Sıra dışı eşleşmeler
Arada özel yemekler de var tabii ama tamamı sıra dışı eşleşmelerle tabaklara taşınmış. Yani burada asıl olan şey şefin yorumu. Zira elde nefis malzemeler, arkadan da destek kuvvet Adnan Şahin’in Anadolu kültürüne ait yemeklerle ilgili bilgisi gelince iş şefin ilham perilerine düşüyor.

Almanlar için belki fark etmez ama bir Türk’ün gözünden baktığınızda merak uyandıran eşleşmeler var, Maraş’ın sömelek köftesinin hafif jöleleşmiş işkembe suyunun içinde sunulması mesela. Sömelek bir çeşit etsiz bulgur köftesi. İçinde verildiği işkembe suyu ise aromatik otlar ve baharatlarla lezzetlendirilmiş.
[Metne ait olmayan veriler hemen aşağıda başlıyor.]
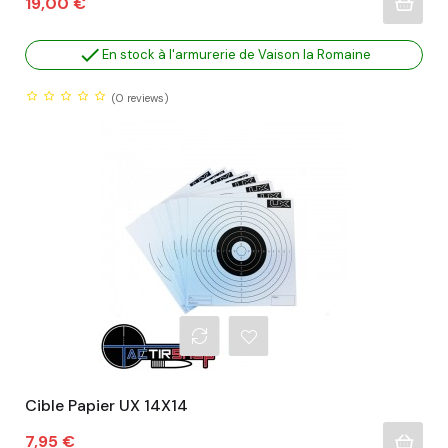
Prix
19,00 €

En stock à l'armurerie de Vaison la Romaine
(0
reviews)
Cible Papier UX 14X14
Prix
7,95 €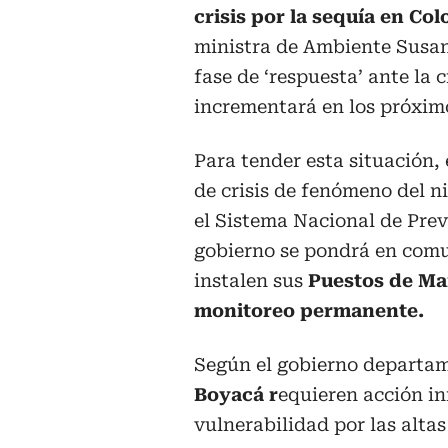
crisis por la sequía en Co
ministra de Ambiente Susan
fase de ‘respuesta’ ante la 
incrementará en los próxim
Para tender esta situación, 
de crisis de fenómeno del n
el Sistema Nacional de Pre
gobierno se pondrá en com
instalen sus
Puestos de Ma
monitoreo permanente.
Según el gobierno depart
Boyacá r
equieren acción i
vulnerabilidad por las alta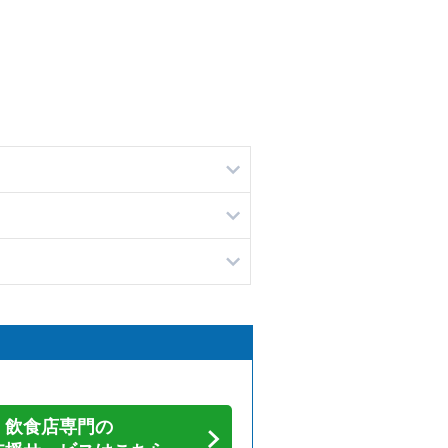
飲食店専門の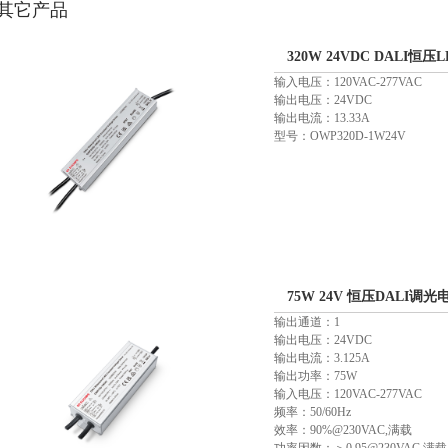
其它产品
320W 24VDC DALI恒压
输入电压：120VAC-277VAC
输出电压：24VDC
输出电流：13.33A
型号：OWP320D-1W24V
75W 24V 恒压DALI调光
输出通道：1
输出电压：24VDC
输出电流：3.125A
输出功率：75W
输入电压：120VAC-277VAC
频率：50/60Hz
效率：90%@230VAC,满载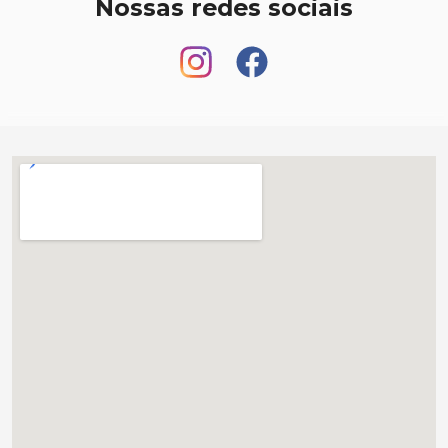
Nossas redes sociais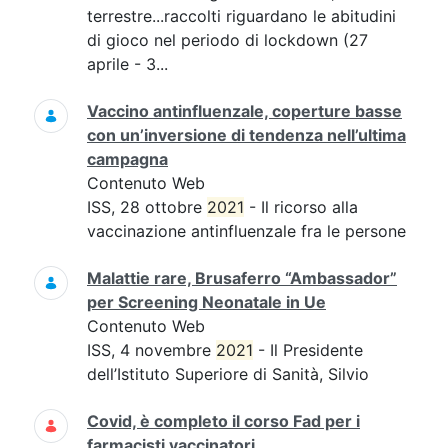
terrestre...raccolti riguardano le abitudini
di gioco nel periodo di lockdown (27
aprile - 3...
Vaccino antinfluenzale, coperture basse
con un’inversione di tendenza nell’ultima
campagna
Contenuto Web
ISS, 28 ottobre
2021
- Il ricorso alla
vaccinazione antinfluenzale fra le persone
Malattie rare, Brusaferro “Ambassador”
per Screening Neonatale in Ue
Contenuto Web
ISS, 4 novembre
2021
- Il Presidente
dell’Istituto Superiore di Sanità, Silvio
Covid, è completo il corso Fad per i
farmacisti vaccinatori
Başlangıç tabaklarından humus üzerine çiğ olarak batırılmış sucuk dilimleri ile geliyor. Humusu tek tattığımda lezzeti bir Çukurovalı olarak bana az gelse de sucukla birlikte yediğimde esas tadını alıyorum. Şekil ve renk olarak Tokat bez sucuğuna benzeyen bu bol baharatlı sucuk şef tarafından yapılmış ve humusla leziz bir ikili oluşturmuş. Menüdeki en iddialı yemeklerden biri ise çılbır. Yani çılbır yorumu. Yumurta bildiğimiz gibi suda poşelenmek yerine sous vide tekniğiyle (düşük ısıdaki suda vakumlu torba içinde) 64 derecede pişirilmiş. Kıtır kadayıf ve patates kreması ile birlikte sunuluyor. Patates kreması kullanımıyla tam Almanların damak tadına uygun olmuş, bizim taraftan baktığında sanki az daha baharat ya da kışkırtıcı bir dokunuş istiyor hissiyatı verse de oldukça leziz olduğu konusunda masadakilerle hemfikir oluyoruz.

Menüde dikkat çekenler

Berlin’de sömelek köftesi

Çemenle marine edilip tarhanalı kırmızı mercimek favasıyla sunulan bonfile, kırmızı lahanalı keşkek, güvercin göğsü, çökelek ve adaçaylı tereyağ ile servis edilen deniz tarağı menüde dikkat çeken diğer yemeklerden sadece birkaçı.
Berlin’e gitmişken Honça’ya uğramak gerek ama Anadolu mutfağı özlemi için değil. O enfes malzemelerin ve özel yemeklerin nasıl yaratıcı yorumlarla bizi yurt dışında temsil ettiğini görüp gururlanmak ve çoğunu sıradanlaştırdığımız lezzetlerle farklı bir deneyim yaşamak için.,

Haberin Devamı

Mutfak genç bir isme emanet
Honça’nın mutfağında çok genç bir isim var; Nizar Alazi. Nizar’ı mutfaktan çıkarmak biraz zor. Şimdilik müşterilerle bire bir ilişkiye girmektense mutfakta kendinden geçercesine çalışmayı tercih ediyor. Zorla oturtuyoruz yanımıza ve “Olmaz” diyoruz, “misafirle bire bir ilişki şart, insan merak ediyor tabaklardaki bu tat dengeleri neye göre yaratılmış, sonra yemeklerin hikayesini dinlemek istiyor, hatta bazı noktalarda da fikir beyan etmek”.